San Francisco May Have First Chinese-American (Acting) Mayor

San Francisco Board of Supervisors president David Chiu stands to be San Francisco's first Chinese-American mayor -- even if only for a day!


(H/T Jeff Yang) 

California’s election of current San Francisco mayor Gavin Newsom as its new lieutenant governor on Tuesday leaves San Francisco’s Board of Supervisors with a major office to fill. In the running to be appointed as San Francisco’s interim mayor (until an election can be held) are several candidates who, if appointed, would be either the first openly-gay, the first Chinese-American or the first “modern-era” Latino mayor of the Golden Gate city.   

Democrat and civil rights activist David Chiu, who is the president of the Board of Supervisors, is one of the front-runners in the decision.  And, for a city in which 31.5% of its residents are Asian American, perhaps it’s about time for an Asian American to claim the city’s top spot?
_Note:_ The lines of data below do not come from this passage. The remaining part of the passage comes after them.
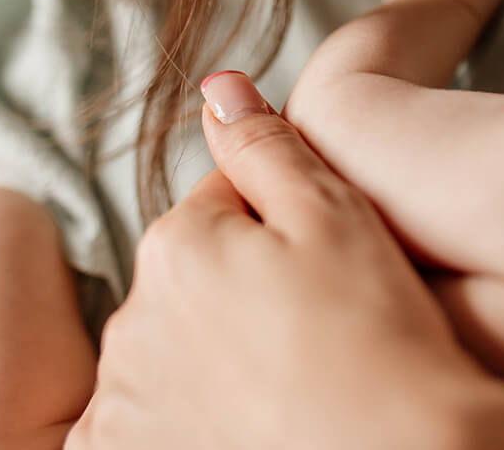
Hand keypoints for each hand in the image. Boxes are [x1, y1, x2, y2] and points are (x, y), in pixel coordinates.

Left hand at [65, 73, 496, 449]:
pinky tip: (248, 423)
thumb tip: (219, 86)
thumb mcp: (335, 215)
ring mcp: (124, 403)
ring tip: (294, 383)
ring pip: (173, 351)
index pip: (224, 204)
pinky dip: (183, 419)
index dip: (285, 223)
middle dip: (243, 288)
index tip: (328, 265)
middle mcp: (132, 322)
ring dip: (215, 355)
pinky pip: (146, 422)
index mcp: (178, 245)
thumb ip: (267, 145)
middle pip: (195, 279)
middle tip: (320, 326)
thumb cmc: (379, 339)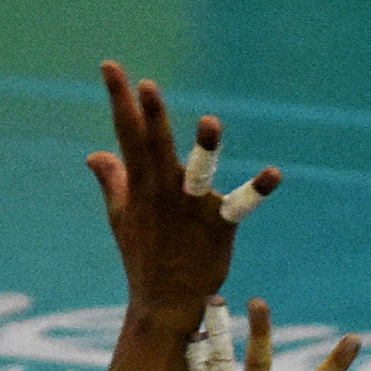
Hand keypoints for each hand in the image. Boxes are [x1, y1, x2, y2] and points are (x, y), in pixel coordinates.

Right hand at [89, 63, 280, 323]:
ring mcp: (191, 209)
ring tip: (211, 122)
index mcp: (142, 184)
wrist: (165, 304)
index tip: (111, 65)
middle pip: (155, 147)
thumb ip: (113, 181)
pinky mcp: (219, 227)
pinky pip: (238, 207)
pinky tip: (275, 174)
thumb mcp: (121, 217)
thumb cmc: (144, 258)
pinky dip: (257, 191)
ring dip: (204, 150)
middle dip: (150, 116)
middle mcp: (164, 192)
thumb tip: (96, 154)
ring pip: (197, 174)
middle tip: (145, 84)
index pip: (127, 133)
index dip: (119, 98)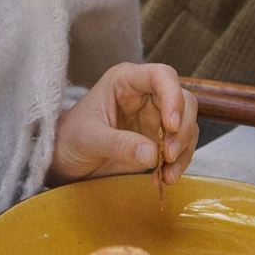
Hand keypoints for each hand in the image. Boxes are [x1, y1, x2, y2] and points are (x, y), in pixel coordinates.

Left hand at [48, 62, 198, 185]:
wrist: (67, 159)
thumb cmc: (71, 138)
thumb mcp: (90, 139)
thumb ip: (119, 144)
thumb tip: (153, 154)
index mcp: (126, 81)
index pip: (161, 75)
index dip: (173, 97)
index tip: (171, 125)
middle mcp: (146, 94)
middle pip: (184, 101)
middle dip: (182, 129)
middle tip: (170, 155)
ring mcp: (155, 117)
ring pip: (187, 126)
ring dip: (184, 151)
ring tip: (167, 175)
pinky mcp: (159, 139)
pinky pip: (181, 148)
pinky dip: (178, 164)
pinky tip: (164, 179)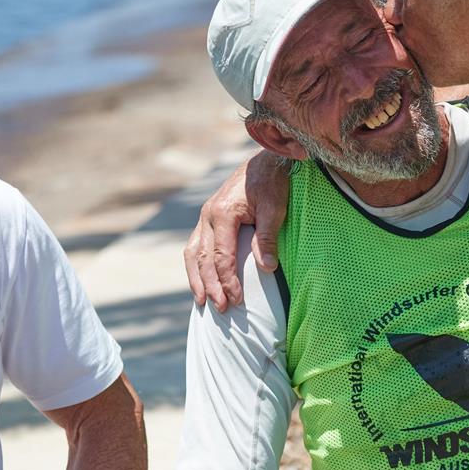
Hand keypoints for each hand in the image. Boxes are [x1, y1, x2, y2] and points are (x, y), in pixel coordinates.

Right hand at [184, 149, 289, 310]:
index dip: (228, 280)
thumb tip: (266, 268)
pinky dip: (195, 266)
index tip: (236, 300)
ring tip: (203, 302)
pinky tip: (200, 282)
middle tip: (222, 308)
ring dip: (197, 280)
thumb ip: (268, 237)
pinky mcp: (207, 218)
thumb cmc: (273, 182)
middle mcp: (207, 215)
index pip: (222, 256)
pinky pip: (195, 246)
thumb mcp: (275, 207)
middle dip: (211, 286)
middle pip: (203, 259)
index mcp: (223, 213)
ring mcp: (204, 216)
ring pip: (193, 254)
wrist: (265, 160)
Chiu’s no stranger to being an Asian American first: Chiu made history two years by becoming the first Asian American to represent San Francisco’s teeming Chinatown district as Supervisor. Here’s a biography of Chiu’s many accomplishments, written when he was running for the Board of Supervisors. 
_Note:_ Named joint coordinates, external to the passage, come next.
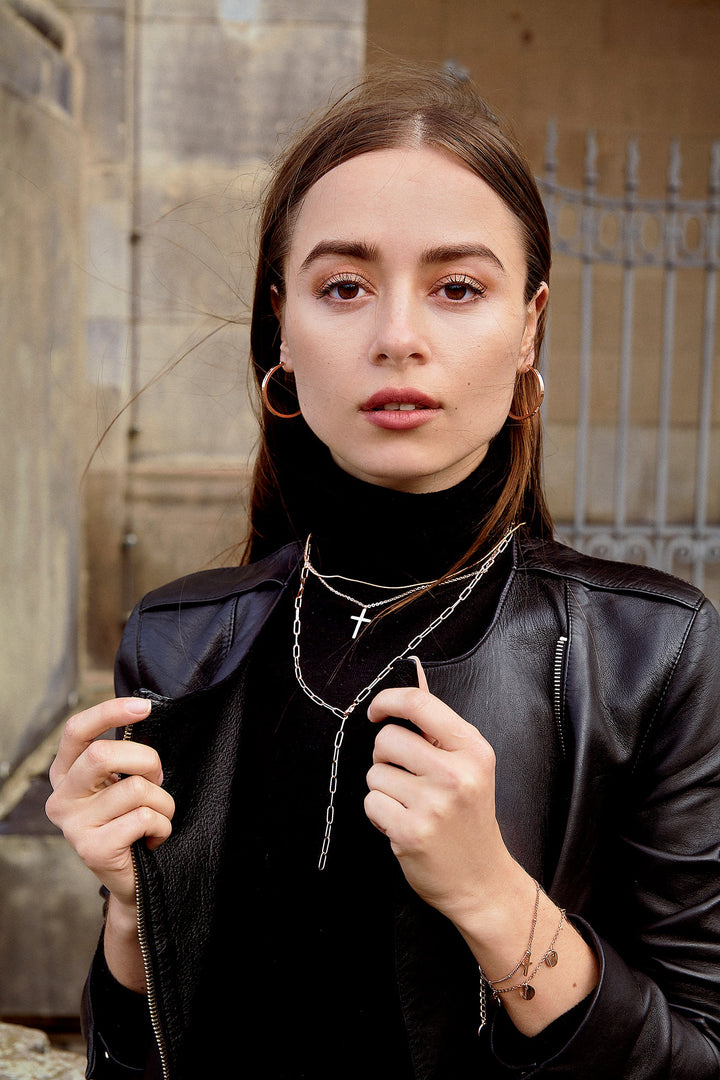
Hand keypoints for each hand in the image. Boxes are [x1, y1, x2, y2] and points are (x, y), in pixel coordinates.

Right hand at [46, 697, 174, 909]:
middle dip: (147, 760)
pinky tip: (153, 839)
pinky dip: (162, 826)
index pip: (77, 730)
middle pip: (103, 755)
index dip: (110, 712)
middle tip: (157, 779)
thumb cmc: (129, 820)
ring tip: (156, 818)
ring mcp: (73, 825)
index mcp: (66, 773)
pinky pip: (144, 819)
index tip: (144, 706)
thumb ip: (121, 756)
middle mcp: (62, 797)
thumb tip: (142, 712)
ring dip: (162, 802)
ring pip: (135, 789)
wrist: (132, 879)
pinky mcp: (92, 849)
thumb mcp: (119, 783)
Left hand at [364, 661, 513, 924]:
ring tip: (410, 806)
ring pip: (374, 774)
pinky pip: (370, 803)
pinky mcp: (411, 832)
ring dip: (383, 789)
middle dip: (385, 758)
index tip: (376, 713)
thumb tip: (411, 675)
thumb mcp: (467, 764)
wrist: (482, 879)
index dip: (388, 701)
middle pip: (387, 740)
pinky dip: (379, 814)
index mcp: (473, 750)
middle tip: (406, 778)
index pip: (419, 705)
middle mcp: (456, 774)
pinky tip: (402, 824)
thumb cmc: (469, 817)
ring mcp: (434, 805)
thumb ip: (436, 724)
As it stands, as Board of Supervisors president, Chiu will serve as acting mayor starting from Newsom’s swearing in (January 3rd) until a decision for interim mayor can be made. The Board is slated to meet on January 4th, meaning that for 24 hours, Chiu will serve as acting mayor: 

Until the board votes on an interim mayor – something it doesn’t have to do – the board president serves as acting mayor if the office is vacant. Under the City Charter, that responsibility will fall to current board President Chiu, at least for a day. 

Democrats on the Board of Supervisors must weigh some heavy political consequences prior to their decision, which could affect whether they retain the mayorship next term. 
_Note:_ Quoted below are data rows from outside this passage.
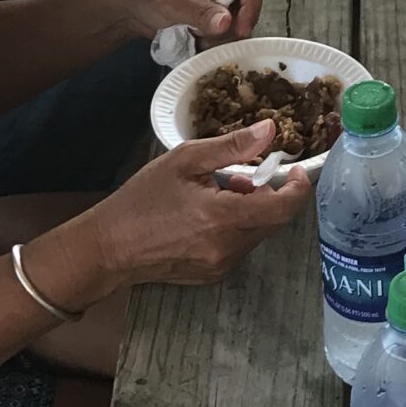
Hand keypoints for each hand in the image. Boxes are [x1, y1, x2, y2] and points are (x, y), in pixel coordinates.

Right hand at [89, 122, 312, 287]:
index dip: (297, 189)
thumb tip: (270, 129)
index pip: (282, 209)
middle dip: (267, 196)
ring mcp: (221, 267)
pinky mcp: (212, 277)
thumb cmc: (142, 199)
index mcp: (223, 218)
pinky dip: (236, 229)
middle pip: (272, 221)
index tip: (295, 171)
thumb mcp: (184, 161)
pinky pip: (239, 248)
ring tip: (218, 195)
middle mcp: (228, 248)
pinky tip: (208, 218)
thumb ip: (231, 146)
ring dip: (251, 212)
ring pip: (256, 235)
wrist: (107, 248)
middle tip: (239, 178)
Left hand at [109, 0, 263, 43]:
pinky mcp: (215, 12)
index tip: (240, 31)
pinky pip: (226, 30)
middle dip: (230, 26)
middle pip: (247, 6)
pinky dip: (213, 39)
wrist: (128, 7)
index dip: (250, 9)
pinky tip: (194, 37)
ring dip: (220, 35)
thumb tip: (227, 23)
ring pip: (237, 22)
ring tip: (194, 35)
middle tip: (207, 36)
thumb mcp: (172, 2)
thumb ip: (200, 12)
Corey Cook, a University of San Francisco political scientist, said the pressure will be on the board’s liberal flank to decide whether to support a nondivisive placeholder or give an ally a head start. 

“If the progressives guess wrong this time, they will not win the mayor’s office in 2011,” Cook said. 

Cook said a placeholder mayor might be the safest choice, given the tough budget year that lies ahead when difficult decisions will have to be made. 

Who knows if Chiu’s “mayorship” will extend past sun-down on January 4th, but his tenure in office is still an exciting first in California’s Asian American history!